▶ **Exercise description**: Carry on the commentary about New Labour, picking up right after its final sentence.

▶ **Source text**:
========================================================================

Labour


New. Just as new Labour was hardly specific in offering anything actually new, the subsequent political formation will have to invent the semblance of something new, of ‘movement’ and transformation, while once again presenting the trick of the same old right-wing ideas as innovation. Those who fell for the grubby hype of Blair’s new broom will be happily swept up in the transition to Brown and not for a moment notice, or think, that the replacement of the figurehead means little in itself. The new Labour project continues to leach off the old idea of Labour while revising every one of its policies and ideals. That this should give serious pause for thought and initiate a reassessment of why Social democracy was so weak it could be hijacked is never raised amidst the false drama of when Tony will go. A focus upon a minor spectacle disguises the rotten corrosion of the core.

========================================================================

(Chart reading exercises)
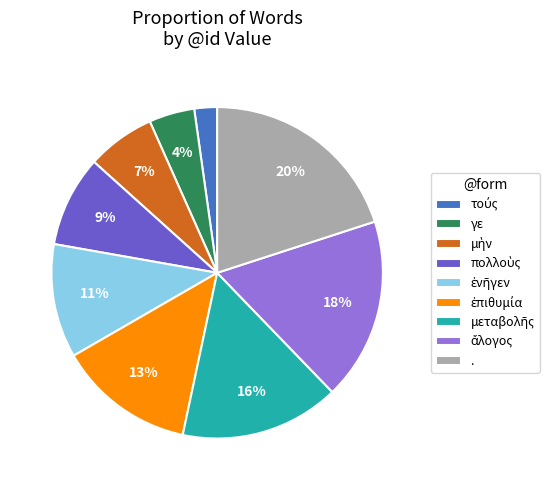

To the nearest percent, what percentage of the pie is .?

20%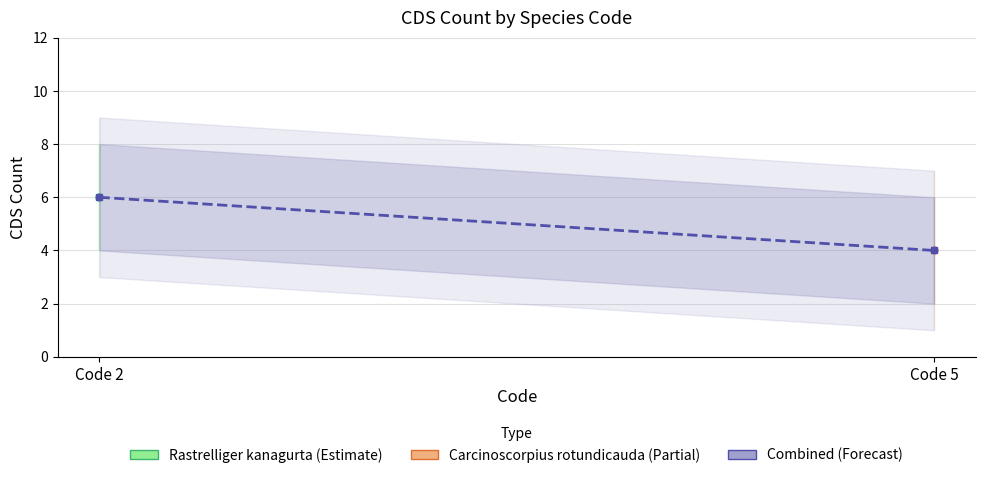

At which category does the chart reach its minimum across all series?

Code 5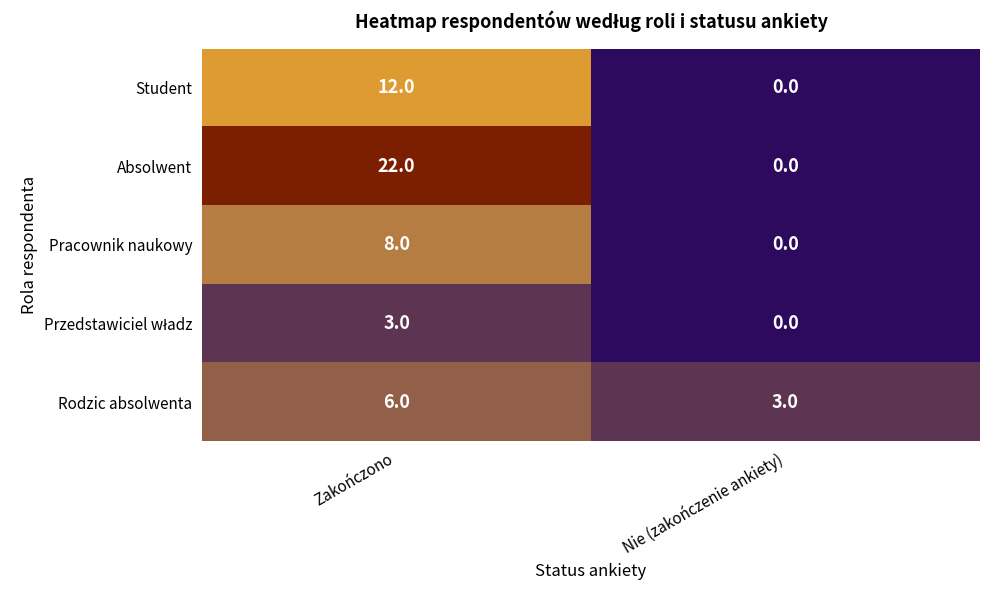

What is the sum of all Absolwent values?

22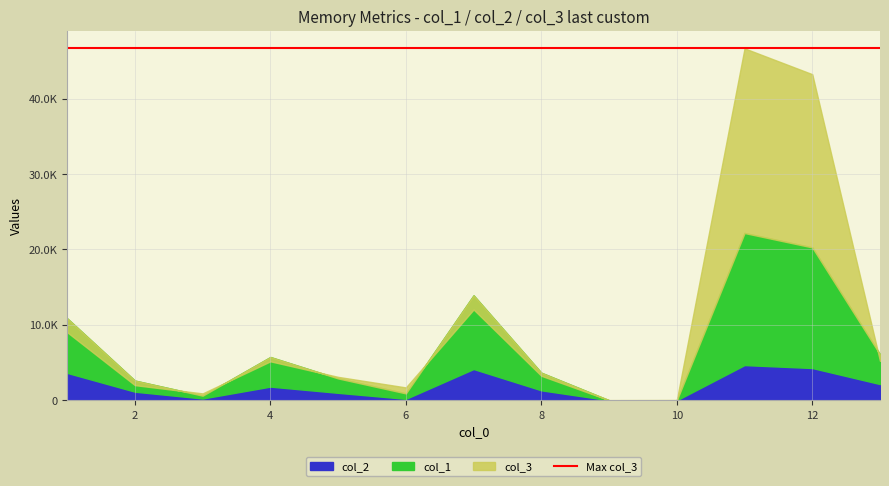

The value of col_2 at 10 is 0.1. True or false?

True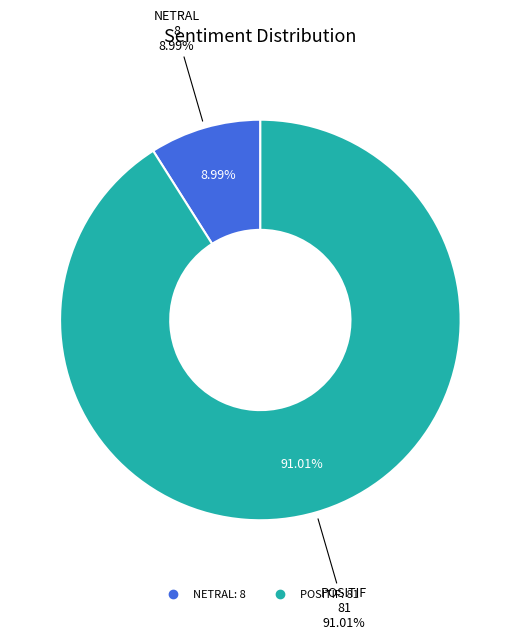

Does POSITIF account for over 50% of the chart?

Yes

========================================================================

▶ **Response below**:
Meanwhile, Donations. The ‘scandal’ of donations to the Labour Party for Peerages or passports (the Hinduja bros.) is strangely revealing of the failure of Labour to break with the ruling class system. Why would a government, nominally in charge of taxation, need to go begging to big business? To do so is not primarily a way of securing the Party’s finances but rather a way of deflecting and avoiding the obvious task of a Labour government which should be the systematic redistribution of wealth from rich to poor via mechanisms such as corporate taxation [really?, oops – ed]. As beggars, albeit in a rarefied atmosphere, the Party presents itself as weak and helpless, subject to lager forces of capital in front of which it can do nothing but prostrate itself. It renounces any idea of governing in favour of being the administrative assistant of the super rich. It refuses the very idea of redistribution. Any chance of a favourable pay settlement, workplace reform (safety, pensions) or infrastructure initiative (transport, health, education) can be dodged in a climate of constraint where the minor inconvenience of scandal secures the greater convenience of not having to govern.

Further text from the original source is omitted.